J’ai souffert de ne pouvoir lui répondre avec la même franchise, de ne pouvoir m’ouvrir à lui. C’est une des conséquences les plus pénibles de cet état de choses que la confiance, l’abandon ne puissent plus exister de moi à Paul. Quand il est parti, j’y songe et je m’interroge. Maintenant qu’il a parlé, je me sens enfermé dans un air plus épais, plus équivoque. Je ne puis plus ignorer ces promenades sentimentales, ce commencement d’idylle interrompue seulement le jour où Javotte a jeté les yeux sur moi. La situation me paraît être celle-ci : Paul a choisi Javotte et Javotte m’a choisi.

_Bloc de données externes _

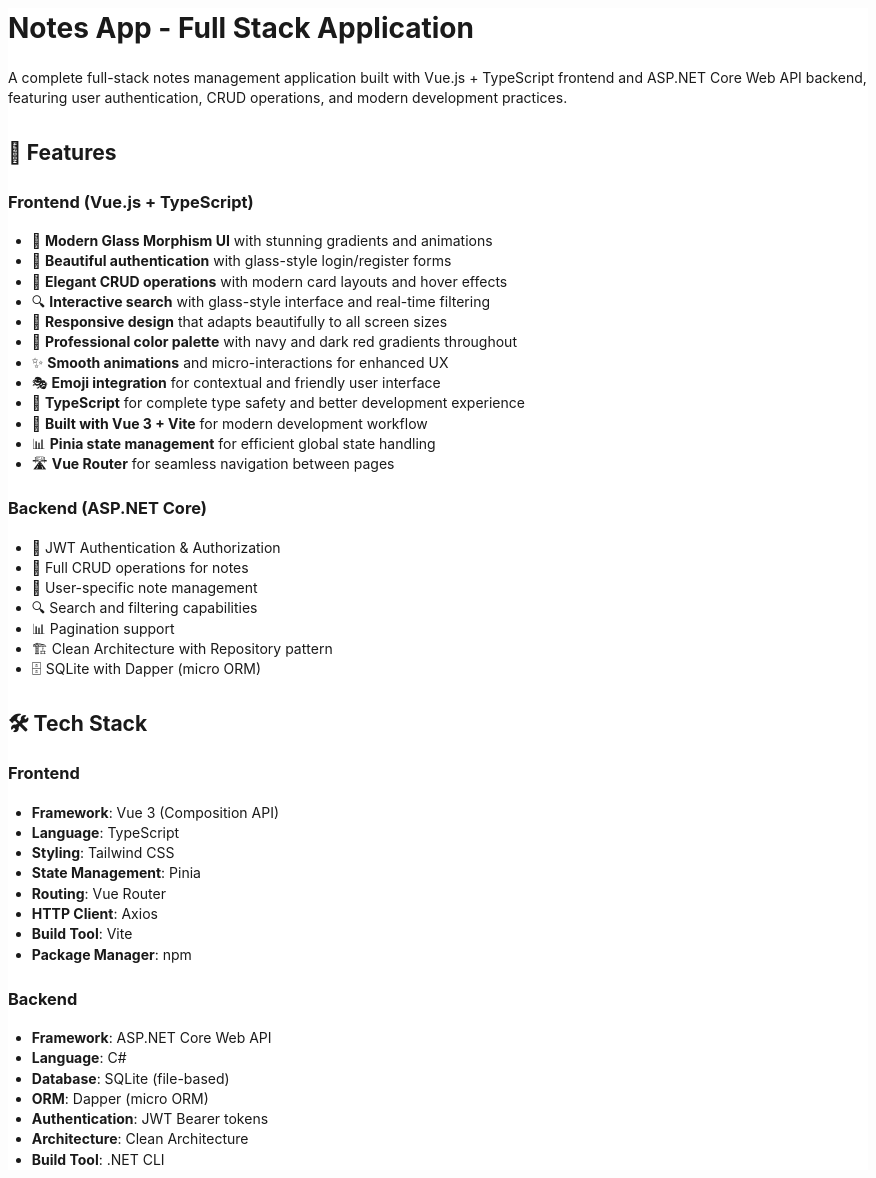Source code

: # Notes App - Full Stack Application

A complete full-stack notes management application built with Vue.js + TypeScript frontend and ASP.NET Core Web API backend, featuring user authentication, CRUD operations, and modern development practices.

## 🎯 Features

### Frontend (Vue.js + TypeScript)
- 🌈 **Modern Glass Morphism UI** with stunning gradients and animations
- 🔐 **Beautiful authentication** with glass-style login/register forms
- 📝 **Elegant CRUD operations** with modern card layouts and hover effects
- 🔍 **Interactive search** with glass-style interface and real-time filtering
- 📱 **Responsive design** that adapts beautifully to all screen sizes
- 🎨 **Professional color palette** with navy and dark red gradients throughout
- ✨ **Smooth animations** and micro-interactions for enhanced UX
- 🎭 **Emoji integration** for contextual and friendly user interface
- 🎯 **TypeScript** for complete type safety and better development experience
- 🚀 **Built with Vue 3 + Vite** for modern development workflow
- 📊 **Pinia state management** for efficient global state handling
- 🛣️ **Vue Router** for seamless navigation between pages

### Backend (ASP.NET Core)
- 🔐 JWT Authentication & Authorization
- 📝 Full CRUD operations for notes
- 👤 User-specific note management
- 🔍 Search and filtering capabilities
- 📊 Pagination support
- 🏗️ Clean Architecture with Repository pattern
- 🗄️ SQLite with Dapper (micro ORM)

## 🛠️ Tech Stack

### Frontend
- **Framework**: Vue 3 (Composition API)
- **Language**: TypeScript
- **Styling**: Tailwind CSS
- **State Management**: Pinia
- **Routing**: Vue Router
- **HTTP Client**: Axios
- **Build Tool**: Vite
- **Package Manager**: npm

### Backend
- **Framework**: ASP.NET Core Web API
- **Language**: C#
- **Database**: SQLite (file-based)
- **ORM**: Dapper (micro ORM)
- **Authentication**: JWT Bearer tokens
- **Architecture**: Clean Architecture
- **Build Tool**: .NET CLI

Alors, pendant que les scrupules m’assiègent, pendant que je me débats de nouveau entre l’amour et l’amitié, de petits faits que je croyais avoir oubliés ressuscitent dans ma mémoire ; des souvenirs viennent à mon secours qui veulent apaiser ma conscience. Lui-même, Paul, fut-il toujours pour moi un ami sans reproche ? Un soir récent que je me sentais mal, les bonnes étant couchées, je m’étais levé pour appeler ma mère. Il pouvait être onze heures. Dans le couloir, la porte de Paul restée ouverte laissait passer un rayon de clarté. Assis à sa table, il lisait ou écrivait des lettres selon son habitude. Je revins me mettre au lit ; mais ma mère ne m’ayant pas entendu, au bout d’un instant je dus me relever pour l’appeler de nouveau. Cette fois, dans le couloir, le rayon de clarté avait disparu : Paul, craignant qu’on le dérangeât, avait fermé sa porte et éteint sa lumière.

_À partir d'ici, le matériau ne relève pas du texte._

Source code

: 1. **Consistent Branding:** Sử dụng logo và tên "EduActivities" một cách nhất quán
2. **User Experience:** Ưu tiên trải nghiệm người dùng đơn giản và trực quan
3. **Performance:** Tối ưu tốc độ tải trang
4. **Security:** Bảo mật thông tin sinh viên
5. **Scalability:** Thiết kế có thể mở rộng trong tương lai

J’ai de son égoïsme vingt témoignages de ce genre. Mais ce qui me surprend, ce n’est pas qu’ils soient si nombreux, c’est que je les accueille. N’avais-je pas décidé que tout cela était effacé ? Hélas ! nos pardons ne sont jamais définitifs, nos griefs ne sont jamais morts. On peut les enfouir au plus profond de soi-même, les oublier, ils sont toujours là ; ils n’attendent pour reprendre vie que l’occasion, comme ces graines qui dorment des années au sein même de la terre et que le plus léger choc suffit à éveiller.

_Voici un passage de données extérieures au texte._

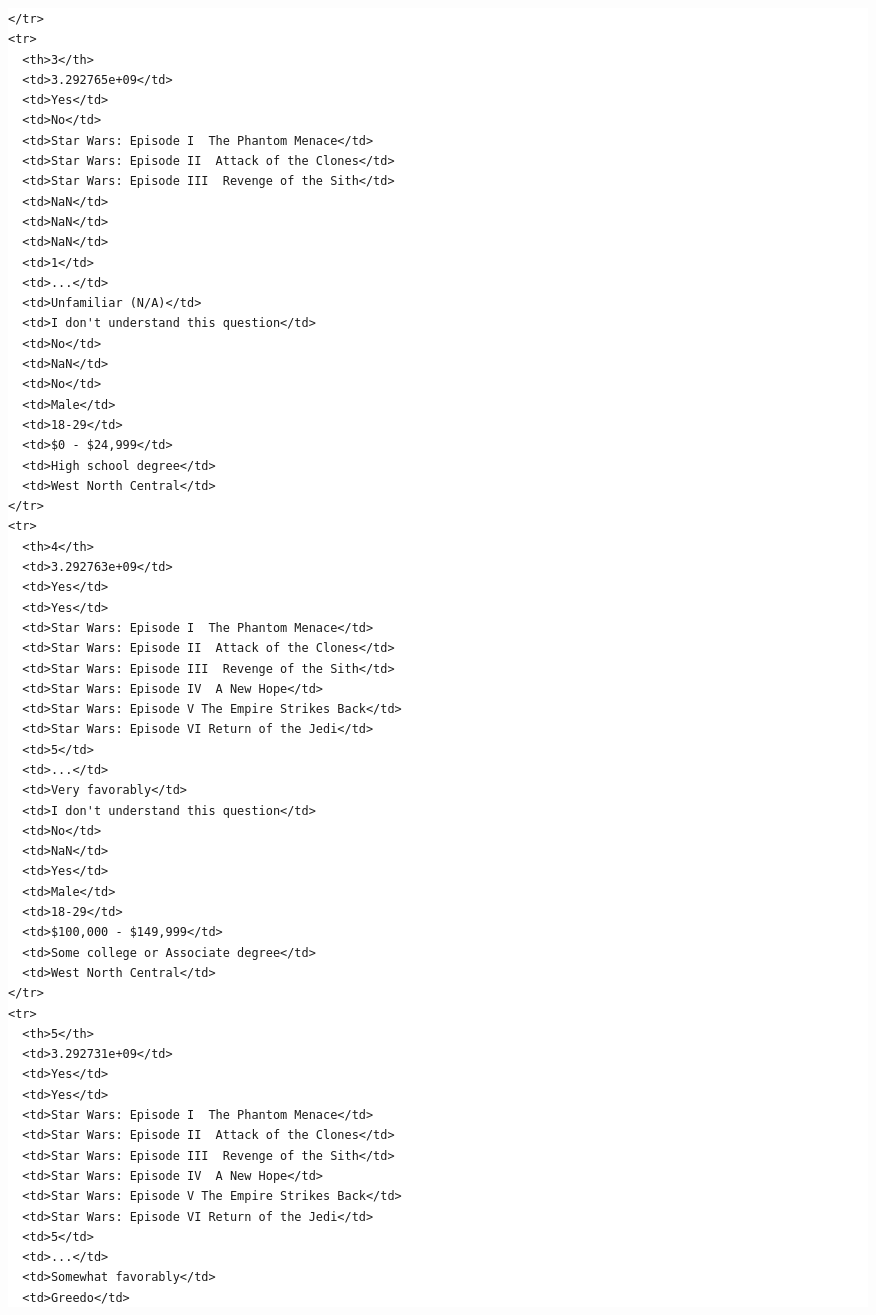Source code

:     </tr>
    <tr>
      <th>3</th>
      <td>3.292765e+09</td>
      <td>Yes</td>
      <td>No</td>
      <td>Star Wars: Episode I  The Phantom Menace</td>
      <td>Star Wars: Episode II  Attack of the Clones</td>
      <td>Star Wars: Episode III  Revenge of the Sith</td>
      <td>NaN</td>
      <td>NaN</td>
      <td>NaN</td>
      <td>1</td>
      <td>...</td>
      <td>Unfamiliar (N/A)</td>
      <td>I don't understand this question</td>
      <td>No</td>
      <td>NaN</td>
      <td>No</td>
      <td>Male</td>
      <td>18-29</td>
      <td>$0 - $24,999</td>
      <td>High school degree</td>
      <td>West North Central</td>
    </tr>
    <tr>
      <th>4</th>
      <td>3.292763e+09</td>
      <td>Yes</td>
      <td>Yes</td>
      <td>Star Wars: Episode I  The Phantom Menace</td>
      <td>Star Wars: Episode II  Attack of the Clones</td>
      <td>Star Wars: Episode III  Revenge of the Sith</td>
      <td>Star Wars: Episode IV  A New Hope</td>
      <td>Star Wars: Episode V The Empire Strikes Back</td>
      <td>Star Wars: Episode VI Return of the Jedi</td>
      <td>5</td>
      <td>...</td>
      <td>Very favorably</td>
      <td>I don't understand this question</td>
      <td>No</td>
      <td>NaN</td>
      <td>Yes</td>
      <td>Male</td>
      <td>18-29</td>
      <td>$100,000 - $149,999</td>
      <td>Some college or Associate degree</td>
      <td>West North Central</td>
    </tr>
    <tr>
      <th>5</th>
      <td>3.292731e+09</td>
      <td>Yes</td>
      <td>Yes</td>
      <td>Star Wars: Episode I  The Phantom Menace</td>
      <td>Star Wars: Episode II  Attack of the Clones</td>
      <td>Star Wars: Episode III  Revenge of the Sith</td>
      <td>Star Wars: Episode IV  A New Hope</td>
      <td>Star Wars: Episode V The Empire Strikes Back</td>
      <td>Star Wars: Episode VI Return of the Jedi</td>
      <td>5</td>
      <td>...</td>
      <td>Somewhat favorably</td>
      <td>Greedo</td>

Il est presque trois heures. Javotte ne va pas tarder. « Est-ce que je pourrais passer un seul jour sans vous voir ! » m’a-t-elle dit hier en me quittant. En effet, elle vient presque chaque jour. Elle a conquis ma mère par ses prévenances, par son empressement à lui être agréable. Quand elle se rend à Bayonne, elle ne manque jamais de venir prendre ses commissions. Et si ma mère pense que, tout de même, ses visites sont un peu trop fréquentes, elle n’ose pas le dire.